Por varias razones que no vienen al caso, los últimos meses de trabajo antes de empezar la baja de paternidad fueron una locura. Al trabajar desde casa todos los días por la cuarentena, hemos visto como mi cacho-carne ponía el culo en la silla a las nueve de la mañana (de hecho un poquito antes, para poder hacer diez minutos de meditación antes de atacar el día) y no salía de la «oficina» hasta las cinco de la tarde salvo para ir al baño y a la hora de la comida. Hasta el punto de que pasadas dos semanas tuvimos que ponerle en el calendario un «mental-health break» todos los días a media tarde como recordatorio de que había que salir a decir hola. Es uno de los motivos por los que tenía tantas ganas de empezar estos meses de cuidar al cachito-carne.
El nuevo día a día es un trabajo constante, con un jefe increíblemente exigente sobre todo con los horarios: un retraso de 15 minutos para comer, empezar la siesta, terminar la siesta o irse a domir por la noche se traduce en horas o un día entero de mala gaita. Y con un nivel de responsabilidad infinitamente más alto a cualquier cosa que haya hecho antes, porque la diferencia entre «si fallamos, perdemos el contrato» y «si fallamos, acabamos con el bebé en urgencias» es abismal.
Pero la recompensa también es constante. Incluso cuando pienso que no he parado en todo el día me respondo a mi mismo que bueno, los días en el trabajo tampoco tenía un minuto para mí mismo y ahora cuando estoy «ocupado» estoy jugando, llamando a los cacho-abuelos o de paseo por el barrio. Es que le da mil vueltas.
Aun así, la primera semana ha tenido muchas cosas que tenemos que ir ajustando, sobre todo en el tema de horarios y planificación. Porque no basta con decir «a las doce hay que comer» (en esta casa seguimos estrictamente horarios canadienses): para comer a las doce hay que tener hecha la comida a las doce, y eso significa media hora o una hora de preparación dependiendo del menú. Pero claro, el cachito-carne se levanta de la siesta entre las diez y media y las once, y si estás cocinando es imposible estar atento a sus aventuras y evitar que se abra la cabeza, así que para comer a las doce hay que empezar a planear y hacer cosas a las nueve y media… y así con todo. Clavar los horarios todos los días requiere mucha atención y algo práctica. Hacerlo además cocinando menús al nivel al que nos ha acostumbrado la cacho-wife va a requerir magía.

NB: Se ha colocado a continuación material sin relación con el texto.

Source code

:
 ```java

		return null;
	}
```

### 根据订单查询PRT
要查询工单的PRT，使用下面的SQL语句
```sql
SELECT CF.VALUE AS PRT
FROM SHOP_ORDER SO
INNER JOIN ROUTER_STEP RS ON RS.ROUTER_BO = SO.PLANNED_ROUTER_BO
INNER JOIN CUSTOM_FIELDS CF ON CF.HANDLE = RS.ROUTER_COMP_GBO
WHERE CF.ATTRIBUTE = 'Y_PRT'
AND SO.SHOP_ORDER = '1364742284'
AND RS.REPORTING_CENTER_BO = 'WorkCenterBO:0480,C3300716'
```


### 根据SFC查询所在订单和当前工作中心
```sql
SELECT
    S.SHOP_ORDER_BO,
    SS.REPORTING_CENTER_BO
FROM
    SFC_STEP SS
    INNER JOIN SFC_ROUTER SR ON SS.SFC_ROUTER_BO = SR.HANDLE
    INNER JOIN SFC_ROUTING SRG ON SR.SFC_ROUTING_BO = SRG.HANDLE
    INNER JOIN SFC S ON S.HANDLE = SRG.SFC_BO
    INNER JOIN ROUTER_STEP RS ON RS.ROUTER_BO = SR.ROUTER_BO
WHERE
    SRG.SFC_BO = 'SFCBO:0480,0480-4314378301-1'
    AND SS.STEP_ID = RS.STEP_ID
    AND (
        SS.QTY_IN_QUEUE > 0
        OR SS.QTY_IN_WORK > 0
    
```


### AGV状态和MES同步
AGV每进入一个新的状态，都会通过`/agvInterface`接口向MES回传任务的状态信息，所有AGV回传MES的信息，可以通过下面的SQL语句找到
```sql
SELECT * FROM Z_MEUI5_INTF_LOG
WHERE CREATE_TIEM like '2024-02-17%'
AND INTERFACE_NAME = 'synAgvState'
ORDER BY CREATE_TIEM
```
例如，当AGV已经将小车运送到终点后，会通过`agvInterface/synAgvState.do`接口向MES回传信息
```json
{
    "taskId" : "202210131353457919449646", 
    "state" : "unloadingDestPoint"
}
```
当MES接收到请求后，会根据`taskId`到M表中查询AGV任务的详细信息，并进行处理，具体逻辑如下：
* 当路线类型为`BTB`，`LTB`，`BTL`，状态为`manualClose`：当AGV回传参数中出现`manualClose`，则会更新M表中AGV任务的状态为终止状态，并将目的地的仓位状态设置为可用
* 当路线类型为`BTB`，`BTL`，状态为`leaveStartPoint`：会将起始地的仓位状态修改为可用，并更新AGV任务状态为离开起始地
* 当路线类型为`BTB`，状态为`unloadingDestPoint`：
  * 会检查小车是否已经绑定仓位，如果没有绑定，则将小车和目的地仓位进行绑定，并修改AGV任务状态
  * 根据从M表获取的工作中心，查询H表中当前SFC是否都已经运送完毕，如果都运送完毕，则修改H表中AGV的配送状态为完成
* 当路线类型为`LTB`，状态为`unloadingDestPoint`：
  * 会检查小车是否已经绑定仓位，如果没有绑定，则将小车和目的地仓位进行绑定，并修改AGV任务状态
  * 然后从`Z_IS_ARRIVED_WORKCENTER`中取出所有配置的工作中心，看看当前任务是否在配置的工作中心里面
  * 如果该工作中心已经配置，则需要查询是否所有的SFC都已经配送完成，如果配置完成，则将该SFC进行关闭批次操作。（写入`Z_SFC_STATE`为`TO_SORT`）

Ojo, que eso no significa que no haya tiempo para salirse del plan y hacer otras cosas. Estos posts en el blog son una muestra de ello, como también lo son otros proyectos como instalar el asiento de la bici del cachito-carne u organizar el sótano.
O celebrar San Isidro.
De todos los planes que hicimos para nuestro viaje a España, el primero que quedó confirmado fue pasar el puente del quince de Mayo en Madrid para ir a San Isidro. Porque si os acordáis yo no conocí la pradera hasta bien entrada la adolescencia, pero desde entonces cuando llega Mayo soy más chulapo que una parpusa. Hasta el traje de chulapo deja de parecerme soso y quiero ponerme un chalequito. Esto es en parte por mi teoría de que los que vivimos fuera nos volvemos más tradicionales, pero esa chapa os la doy otro día.

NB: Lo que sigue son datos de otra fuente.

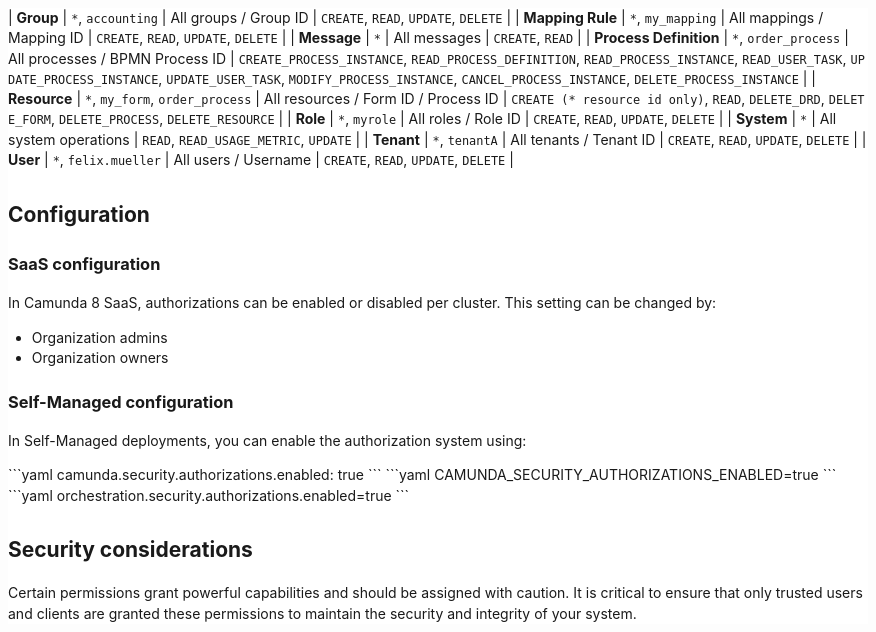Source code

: | **Group**                            | `*`, `accounting`                      | All groups / Group ID                | `CREATE`, `READ`, `UPDATE`, `DELETE`                                                                                                                                                                                                                                                                                                                                                                                                       |
| **Mapping Rule**                     | `*`, `my_mapping`                      | All mappings / Mapping ID            | `CREATE`, `READ`, `UPDATE`, `DELETE`                                                                                                                                                                                                                                                                                                                                                                                                       |
| **Message**                          | `*`                                    | All messages                         | `CREATE`, `READ`                                                                                                                                                                                                                                                                                                                                                                                                                           |
| **Process Definition**               | `*`, `order_process`                   | All processes / BPMN Process ID      | `CREATE_PROCESS_INSTANCE`, `READ_PROCESS_DEFINITION`, `READ_PROCESS_INSTANCE`, `READ_USER_TASK`, `UPDATE_PROCESS_INSTANCE`, `UPDATE_USER_TASK`, `MODIFY_PROCESS_INSTANCE`, `CANCEL_PROCESS_INSTANCE`, `DELETE_PROCESS_INSTANCE`                                                                                                                                                                                                            |
| **Resource**                         | `*`, `my_form`, `order_process`        | All resources / Form ID / Process ID | `CREATE (* resource id only)`, `READ`, `DELETE_DRD`, `DELETE_FORM`, `DELETE_PROCESS`, `DELETE_RESOURCE`                                                                                                                                                                                                                                                                                                                                    |
| **Role**                             | `*`, `myrole`                          | All roles / Role ID                  | `CREATE`, `READ`, `UPDATE`, `DELETE`                                                                                                                                                                                                                                                                                                                                                                                                       |
| **System**                           | `*`                                    | All system operations                | `READ`, `READ_USAGE_METRIC`, `UPDATE`                                                                                                                                                                                                                                                                                                                                                                                                      |
| **Tenant**                           | `*`, `tenantA`                         | All tenants / Tenant ID              | `CREATE`, `READ`, `UPDATE`, `DELETE`                                                                                                                                                                                                                                                                                                                                                                                                       |
| **User**                             | `*`, `felix.mueller`                   | All users / Username                 | `CREATE`, `READ`, `UPDATE`, `DELETE`                                                                                                                                                                                                                                                                                                                                                                                                       |

## Configuration

### SaaS configuration

In Camunda 8 SaaS, authorizations can be enabled or disabled per cluster. This setting can be changed by:

- Organization admins
- Organization owners

### Self-Managed configuration

In Self-Managed deployments, you can enable the authorization system using:

<Tabs>
  <TabItem value="yaml" label="application.yaml" default>
```yaml
camunda.security.authorizations.enabled: true
```
  </TabItem>
  <TabItem value="env" label="Environment variables">
```yaml
CAMUNDA_SECURITY_AUTHORIZATIONS_ENABLED=true
```
  </TabItem>
  <TabItem value="helm" label="Helm values">
```yaml
orchestration.security.authorizations.enabled=true
```
  </TabItem>
</Tabs>

## Security considerations

Certain permissions grant powerful capabilities and should be assigned with caution. It is critical to ensure that only trusted users and clients are granted these permissions to maintain the security and integrity of your system.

Éste iba a ser el primer San Isidro del cachito-carne en la pradera. Por eso había todavía más ganas de ir, y por eso ha sido un recordatorio un poco más doloroso de que teníamos planeado un viaje estupendo que se ha ido a la porra (junto con tantísimas otras cosas) por culpa del Covid-19.
Pero hay que mirar siempre el lado positivo, y si el cachito-carne no puede ir a San Isidro se trae un pedacito de San Isidro a Toronto. No lo podéis ver en la foto porque le tapamos la cara, pero está más feliz que una perdiz. Y si él está feliz, sus padres y este calcetín más todavía.